A European Union vote is due on Friday on the timing of the ban, which would block factories and power plants from meeting emissions targets by paying for cuts in greenhouse gases from big industrial projects in China and India.
The projects, which destroy powerful greenhouse gases such as hydrofluorocarbon-23 (HFC-23) and nitrous oxide (N2O), have been criticised for providing developers with excessive profits and crowding out other projects such as those favoring renewable energy.
Last year, the Commission proposed to ban the use of such offsets from January 1, 2013 from its emissions trading scheme (ETS) under the U.N.-led Kyoto Protocol.
EU member states such as Italy, France, Britain, Germany and Poland want to see the start date pushed back to May 2013 or later. Some are under pressure from energy firms who want to protect their investments.
"It seems likely there'll be a move toward May 1 as an entry date. There is more than a blocking minority in favor of May 1," Simone Ruiz, EU policy director at the International Emissions Trading Association emissions trading lobby group, told Reuters.
The EU's Climate Change Committee, made up of representatives from EU member states, is due to vote on the proposal on Friday.

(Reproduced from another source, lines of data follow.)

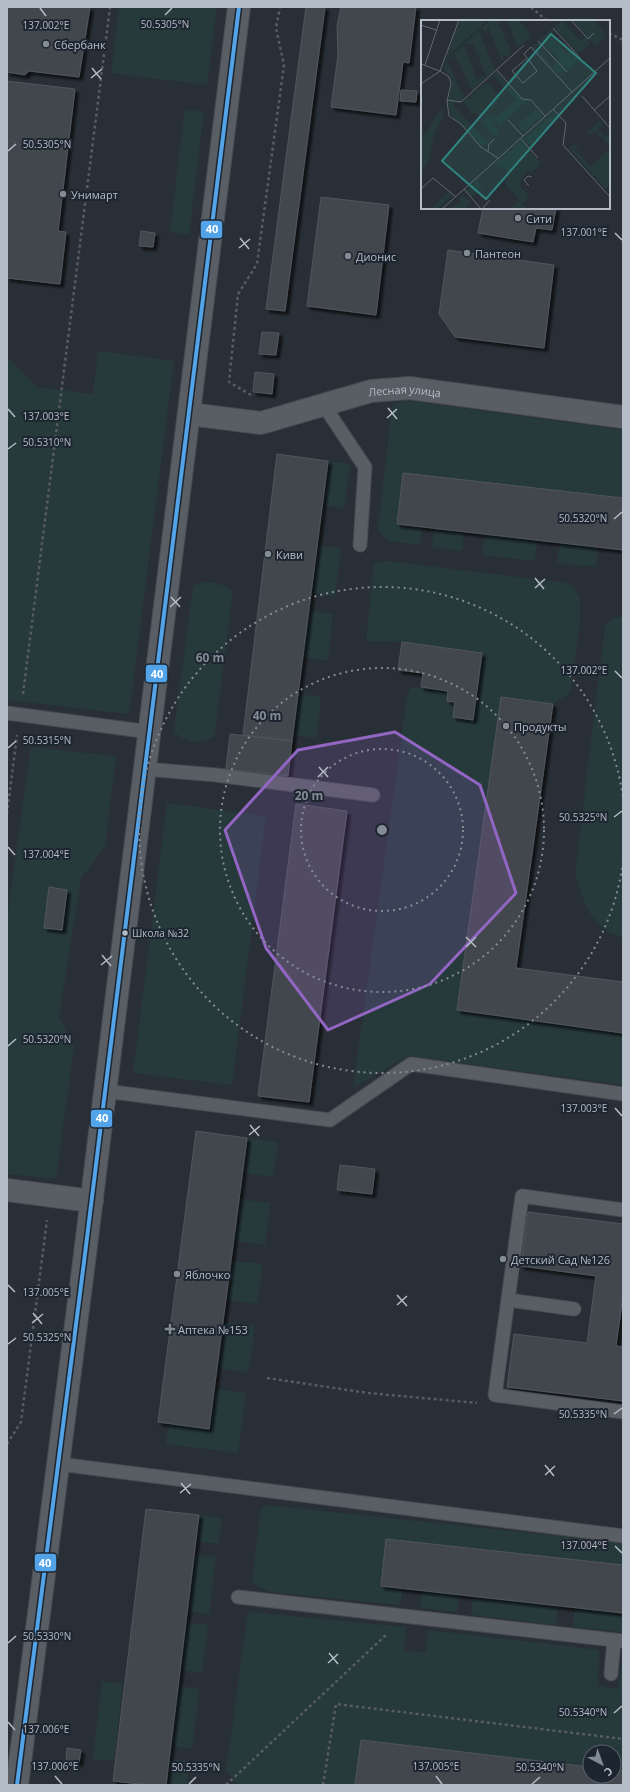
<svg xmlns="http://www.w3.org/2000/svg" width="630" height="1792" viewBox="0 0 630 1792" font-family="'Open Sans',sans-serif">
<defs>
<filter id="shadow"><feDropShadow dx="3.5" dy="3.5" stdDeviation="1" flood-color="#0009"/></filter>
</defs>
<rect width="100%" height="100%" fill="#292f36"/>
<g fill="#26393b">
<path d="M119,7H217L207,85L111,73Z"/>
<path d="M185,109L204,112L189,234L170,232Z"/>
<path d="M98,351L174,361L129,714L7,700V357L37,387L93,394Z"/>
<path d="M404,400L623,430V498L403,473L397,524L422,527L420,545L389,541L378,530L392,406Z"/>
<path d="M328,461L350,464L344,508L322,505Z"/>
<path d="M434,529L464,532L462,551L432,547Z"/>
<path d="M485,534L537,540L535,561L482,555Z"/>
<path d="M560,543L598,548L596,567L557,563Z"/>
<path d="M317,545L341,548L335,596L311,593Z"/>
<path d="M388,561L566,583L574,587L580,598V621L570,693L553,704L501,697L457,1010L623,1033V1085L409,1056L353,1088L407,697L410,687L448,691L455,702L453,717L473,720L482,653L402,642L366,641L374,564Z"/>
<path d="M203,582C216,582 223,584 233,592L214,737C199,745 187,743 174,732L193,586Z"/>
<path d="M309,611L333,614L328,661L303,657Z"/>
<path d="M623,616V938C591,929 583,902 575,873L605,626L611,619Z"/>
<path d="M298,694L321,697L316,738L293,735Z"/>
<path d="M31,747L116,756L105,847L81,878L59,1017L74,1047L56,1179L7,1174V918Z"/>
<path d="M167,803L266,816L232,1085L133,1073Z"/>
<path d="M247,1138L278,1142L273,1177L243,1173Z"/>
<path d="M239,1199L270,1203L265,1245L234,1241Z"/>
<path d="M231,1261L263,1264L257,1304L226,1300Z"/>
<path d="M223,1322L255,1326L248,1372L218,1369Z"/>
<path d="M215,1389L246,1393L238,1453L166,1444L169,1424L209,1429Z"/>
<path d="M267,1505L623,1543V1565L386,1539L381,1586L403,1589L400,1605L270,1592L260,1588L252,1582L261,1509Z"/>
<path d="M199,1515L222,1518L218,1544L195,1541Z"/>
<path d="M194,1554L216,1557L209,1614L187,1611Z"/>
<path d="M422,1591L459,1595L457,1612L420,1608Z"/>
<path d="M473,1596L558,1605L556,1625L471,1615Z"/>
<path d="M575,1608L623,1613V1632L573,1627Z"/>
<path d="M248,1612L406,1627L404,1651L426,1652L428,1630L599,1650L598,1686L618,1689L623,1653V1771L614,1770V1752H590V1767L361,1740L355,1785H238L226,1771Z"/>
<path d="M186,1622L208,1625L202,1673L180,1670Z"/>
<path d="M102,1681L123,1684L114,1761L93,1759Z"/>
<path d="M178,1686L199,1689L192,1749L171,1746Z"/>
<path d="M169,1759L190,1761L187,1785H166Z"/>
</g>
<g fill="#42474d" stroke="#51565d" filter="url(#shadow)">
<path d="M7,7H90L79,77L29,71L25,75L7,72Z"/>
<path d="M306,7H325L285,311L266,309Z"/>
<path d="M341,7H416L409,63L403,62L396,115L331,107L338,55L337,26Z"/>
<path d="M7,81L75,89L58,231L66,232L60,284L7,278Z"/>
<path d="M401,90L417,91L416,102L400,101Z"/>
<path d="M321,197L389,205L376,315L307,306Z"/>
<path d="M483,208H556L552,230L536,228L533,242L478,233Z"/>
<path d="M141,231L155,233L153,247L139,246Z"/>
<path d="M448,250L554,265L544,348L455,337L439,314Z"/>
<path d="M262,332L279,333L276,355L259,354Z"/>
<path d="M255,372L274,374L272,394L253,392Z"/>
<path d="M277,454L328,461L292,741L243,735Z"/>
<path d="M403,473L623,498V550L397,524Z"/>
<path d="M402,642L482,653L473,720L453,717L455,702L447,701L448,691L421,687L423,673L398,670Z"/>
<path d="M501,697L553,704L516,968L623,982V1033L457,1010Z"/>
<path d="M230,734L292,741L288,776L226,769Z"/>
<path d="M296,804L347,811L309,1102L258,1096Z"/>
<path d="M49,887L67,890L62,930L44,928Z"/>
<path d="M196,1131L247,1138L209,1429L158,1422Z"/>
<path d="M340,1165L375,1169L372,1194L337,1190Z"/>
<path d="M528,1212L623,1224V1295L616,1346L623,1347V1401L507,1387L514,1334L587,1343L596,1276L521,1266Z"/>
<path d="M146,1509L199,1515L166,1785H149L113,1781Z"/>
<path d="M386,1539L623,1565V1613L381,1586Z"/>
<path d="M361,1740L590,1767V1776H614V1770L623,1771V1785H355Z"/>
<path d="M67,1748L81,1750L79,1763L66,1761Z"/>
</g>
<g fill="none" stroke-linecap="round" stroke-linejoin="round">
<g stroke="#474b51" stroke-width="15">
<g id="service">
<path d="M323,404L365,467L360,545"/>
<path d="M7,713L150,732"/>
<path d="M145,769L216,775L373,795"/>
<path d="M105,1091L330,1120L411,1064L623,1094"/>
<path d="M623,1210L522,1196L495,1395L623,1412"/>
<path d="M508,1300L574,1309"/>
<path d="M59,1464L623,1536"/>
<path d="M238,1597L623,1641"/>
<path d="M611,1674L614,1640"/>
</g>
</g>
<g stroke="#474b51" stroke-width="24">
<g id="minor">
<path id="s1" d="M189,414L261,423L371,391L409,388L623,417"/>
<path d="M7,1190L92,1201"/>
</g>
</g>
<g stroke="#474b51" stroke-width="24">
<path id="tertiary" d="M17,1785L84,1262L239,7"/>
</g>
<g stroke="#575c61" stroke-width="2.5" stroke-dasharray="3 3" stroke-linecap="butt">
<path d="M531,7L547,21"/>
<path d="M609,33L623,40"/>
<path d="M251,395L229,382L238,294L257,264L284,65L276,28L280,7"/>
<path d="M23,694L110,7"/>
<path d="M7,814L17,735"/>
<path d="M267,1378L368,1393L477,1403"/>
<path d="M7,1444L21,1422L47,1220"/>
<path d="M226,1785L386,1635"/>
<path d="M323,1785L336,1704L623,1739"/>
</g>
<use href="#service" stroke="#595e65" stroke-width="13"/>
<use href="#minor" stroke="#595e65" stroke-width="22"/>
<use href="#tertiary" stroke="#595e65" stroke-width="22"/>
<g stroke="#1d2630" stroke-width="7">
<path id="bus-1" d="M17,1785L84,1262L239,7"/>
</g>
<use href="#bus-1" stroke="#53a3e8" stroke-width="4"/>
</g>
<path fill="#9266c2" fill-opacity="0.2" stroke="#9266c2" stroke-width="3" stroke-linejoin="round" d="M395,732L480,785L516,893L430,984L328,1030L266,948L225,830L298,750Z"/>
<path fill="none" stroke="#b4bcc7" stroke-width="1.5" d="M40,8L46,16M165,15L172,8M92,68L101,79M91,78L102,69M8,151L16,144M615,233L622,240M240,238L249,249M239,248L250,239M388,408L397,419M8,409L15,417M387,418L397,409M8,449L16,443M614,519L622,512M535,578L544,589M535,588L545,579M171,597L180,607M170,607L181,597M615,671L622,678M8,748L16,741M319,767L328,777M318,777L328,767M614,817L622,811M8,847L15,855M466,937L476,947M466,947L476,937M102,955L111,966M101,965L112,956M8,1046L16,1039M615,1108L622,1116M250,1125L259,1136M249,1135L260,1126M8,1285L15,1292M397,1295L407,1306M397,1305L407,1296M33,1313L42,1324M32,1323L43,1314M8,1344L16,1338M614,1414L622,1408M545,1465L554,1476M545,1475L555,1466M181,1483L190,1494M180,1493L191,1484M615,1546L622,1553M8,1643L16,1636M329,1653L338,1664M328,1663L338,1654M614,1713L622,1706M8,1722L15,1730M55,1776L62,1784M436,1776L442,1784M189,1784L196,1777M532,1784L540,1777"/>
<g fill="none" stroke="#838b94" stroke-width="2" stroke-dasharray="2 4">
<circle cx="382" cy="830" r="81"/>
<circle cx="382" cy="830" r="162"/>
<path d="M623 862A243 243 0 1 1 623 798"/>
</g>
<g fill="#838b94" stroke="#1d2630" stroke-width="1.5">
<circle cx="46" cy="44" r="4"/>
<circle cx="63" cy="194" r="4"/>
<circle cx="518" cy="218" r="4"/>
<circle cx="467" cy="253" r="4"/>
<circle cx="348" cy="256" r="4"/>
<circle cx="268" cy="554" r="4"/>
<circle cx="506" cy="726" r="4"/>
<circle cx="503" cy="1259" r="4"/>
<circle cx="177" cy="1274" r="4"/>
<path d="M168 1323h4v4h4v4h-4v4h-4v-4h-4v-4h4z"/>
</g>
<circle fill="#b4bcc7" stroke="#1d2630" stroke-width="1.5" cx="125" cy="933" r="3.5"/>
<g text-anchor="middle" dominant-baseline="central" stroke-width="4" stroke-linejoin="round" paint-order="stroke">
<g font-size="10" fill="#b4bcc7" stroke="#1d2630" text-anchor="start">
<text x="132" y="933">Школа №32</text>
</g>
<g font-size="11" fill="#b4bcc7" stroke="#1d2630" text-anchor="start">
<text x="54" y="44">Сбербанк</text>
<text x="71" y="194">Унимарт</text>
<text x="526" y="218">Сити</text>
<text x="475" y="253">Пантеон</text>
<text x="356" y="256">Дионис</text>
<text x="276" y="554">Киви</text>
<text x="514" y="726">Продукты</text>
<text x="511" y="1259">Детский Сад №126</text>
<text x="185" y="1274">Яблочко</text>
<text x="178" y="1329">Аптека №153</text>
</g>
<g font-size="11" fill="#b4bcc7" stroke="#1d2630">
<text stroke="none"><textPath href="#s1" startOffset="221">Лесная улица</textPath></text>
</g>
</g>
<g transform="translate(421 20)">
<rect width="189" height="189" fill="#292f36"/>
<path d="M39,0H67L25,38ZM69,0H76L90,30L86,38L84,36L81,40L67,7L64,13L62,9L58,11L74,50L66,58L51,21V25L47,23L43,25L56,59L61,57L62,54L64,59L51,71L33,33ZM86,0H98L110,15L99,26H96ZM141,0L160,22L163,16L169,24L157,34L133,7ZM152,0H174L184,15V18L174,26ZM131,9L134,11L128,14L146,34L149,28L157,38L158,41L146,50L136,40L138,38L124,26L126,24L122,25L119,20ZM117,22L120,25L114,27L132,47L135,42L144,50L139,57L111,27ZM32,34L34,40L31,38L26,40L41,74L44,76L38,84L36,81L32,85L66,121L69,115L71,117L62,127L29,94L27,82L31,65L30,58L22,48L26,39ZM76,52L101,80L107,81L79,105L76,100L71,103L79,112L73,116L61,102L67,95L73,99L95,80L74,57L68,60ZM66,62L80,78L60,98L55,93L52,94L42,81L47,77L50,79L49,76ZM19,88L23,94L13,115L7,142L0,152V114H5ZM115,89L121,95L103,112L96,105ZM133,93L138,97L109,125L103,119ZM179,100L182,104L177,109L184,117L189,113V127L174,111L169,115L166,112ZM100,121L120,143L110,153L107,150L97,164L109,177L101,184L106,189H89L98,180L85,165L83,158L87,155L86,150L83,146L80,148L75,143ZM154,123L157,126L154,129L170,147L189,129V165L185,169L148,128ZM56,160L62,167L51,177L44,171ZM29,171L31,176L16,189H9ZM42,174L50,183L43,189H28L40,182L37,179Z" fill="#26393b"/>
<path fill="none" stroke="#616770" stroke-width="1" d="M150,0L167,19L173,13M0,5L15,10M132,8L160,39M117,21L146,52M105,39L91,51L102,63L116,51L103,34L110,27L151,72M0,44L19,51L28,57L30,64L26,81L28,96L40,104L60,127L77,138M4,45L19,0M76,50L101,79L110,80L124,96M0,64L19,51L38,0M161,76L189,108M26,80L40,82L103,25M132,89L145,103L142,125L189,177M173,90L189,76M87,100L102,116M99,118L117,138M67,131L68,124L73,119M108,166L103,160L107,156L111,157M0,169L12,158L35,177M43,169L60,189M21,189L189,38M61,189L69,180"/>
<path fill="#308480" fill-opacity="0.15" stroke="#308480" stroke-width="2" d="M130,14L175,53L65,179L21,141Z"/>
<rect width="189" height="189" fill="none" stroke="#b4bcc7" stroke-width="2"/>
</g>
<g font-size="10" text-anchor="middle" fill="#b4bcc7" stroke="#1d2630" stroke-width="4" stroke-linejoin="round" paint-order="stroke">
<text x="165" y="28">50.5305°N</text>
<text x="46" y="29">137.002°E</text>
<text x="47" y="148">50.5305°N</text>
<text x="584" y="236">137.001°E</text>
<text x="46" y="420">137.003°E</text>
<text x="47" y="446">50.5310°N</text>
<text x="583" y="522">50.5320°N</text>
<text x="584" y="674">137.002°E</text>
<text x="47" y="744">50.5315°N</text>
<text x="583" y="821">50.5325°N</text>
<text x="46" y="858">137.004°E</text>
<text x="47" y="1043">50.5320°N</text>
<text x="584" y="1112">137.003°E</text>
<text x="46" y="1296">137.005°E</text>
<text x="47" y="1341">50.5325°N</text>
<text x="583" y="1418">50.5335°N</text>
<text x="584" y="1549">137.004°E</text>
<text x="47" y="1640">50.5330°N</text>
<text x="583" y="1716">50.5340°N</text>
<text x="46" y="1733">137.006°E</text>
<text x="55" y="1770">137.006°E</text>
<text x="436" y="1770">137.005°E</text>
<text x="196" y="1771">50.5335°N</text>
<text x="540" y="1771">50.5340°N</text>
</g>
<circle cx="382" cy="830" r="6" fill="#838b94" stroke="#1d2630" stroke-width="2"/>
<g font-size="12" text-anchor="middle" font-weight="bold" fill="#838b94" stroke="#1d2630" stroke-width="4" stroke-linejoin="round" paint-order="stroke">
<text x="210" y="662">60 m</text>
<text x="267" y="720">40 m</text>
<text x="309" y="800">20 m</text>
</g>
<g stroke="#1d2630" stroke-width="1.5">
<rect x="200" y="220" width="23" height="19" rx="4" fill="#53a3e8"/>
<rect x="145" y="664" width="23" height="19" rx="4" fill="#53a3e8"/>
<rect x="90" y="1109" width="23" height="19" rx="4" fill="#53a3e8"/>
<rect x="34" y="1553" width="23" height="19" rx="4" fill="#53a3e8"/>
</g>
<g font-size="11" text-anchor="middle" font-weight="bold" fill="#fff">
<text x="212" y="233">40</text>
<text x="157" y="678">40</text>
<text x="102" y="1122">40</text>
<text x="45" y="1567">40</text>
</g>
<rect width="630" height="1792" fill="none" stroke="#b4bcc7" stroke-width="16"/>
<g transform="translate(602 1764) rotate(139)"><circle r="19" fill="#1d2630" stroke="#59626c"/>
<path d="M0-3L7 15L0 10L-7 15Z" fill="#838b94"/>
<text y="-6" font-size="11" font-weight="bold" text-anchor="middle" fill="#b4bcc7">С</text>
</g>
</svg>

A blocking minority would require 90 votes out of 345.
According to environmental group Sandbag, 84 percent of all offsets surrendered into the ETS have come from HFC and N2O projects at a cost of around 1.6 billion euros ($2.1 billion).
"There is a broad acceptance that the phase-out is going to happen, but the Commission is looking at different dates," a source close to the matter told Reuters.
Companies are worried that a January ban would make carbon offsets dated from 2012 invalid, given that most do not submit allowances until the following April -- in 2013 in this case.
That could mean tens of millions of credits generated from reductions made in 2012 would be ineligible.
"Investors are pushing very hard for the right to use banned offsets well into Phase 3 of the EU ETS, which in substance would mean delaying the entry into force of the quality restrictions," said environmental group CDM Watch, which would weaken the impact of the ban.
A May start date would allow 30-40 million extra offsets to be used for compliance, according to analysts.
The Italian environment ministry said it did not agree with the EU Commission's proposal because it changed the rules, which undermined the certainty of investments.
"(...) The use of credits linked to realized (emission) reductions, should regard a period of at least until May 2014," the ministry added in a statement.
Britain wants new restrictions to avoid retroactive impacts on the current, second phase of the trading scheme from 2008 to 2012.
"This is why we have been raising the issue around the start date since the last Climate Change Committee," the UK Department of Energy and Climate Change said in a statement.
A Polish environment ministry source said Poland was in favor of a later start date but added that a blocking minority had not been formed yet, while Germany said it was flexible on the date.
"May 2013 would be okay as well as long as it's not years later," a German government source said.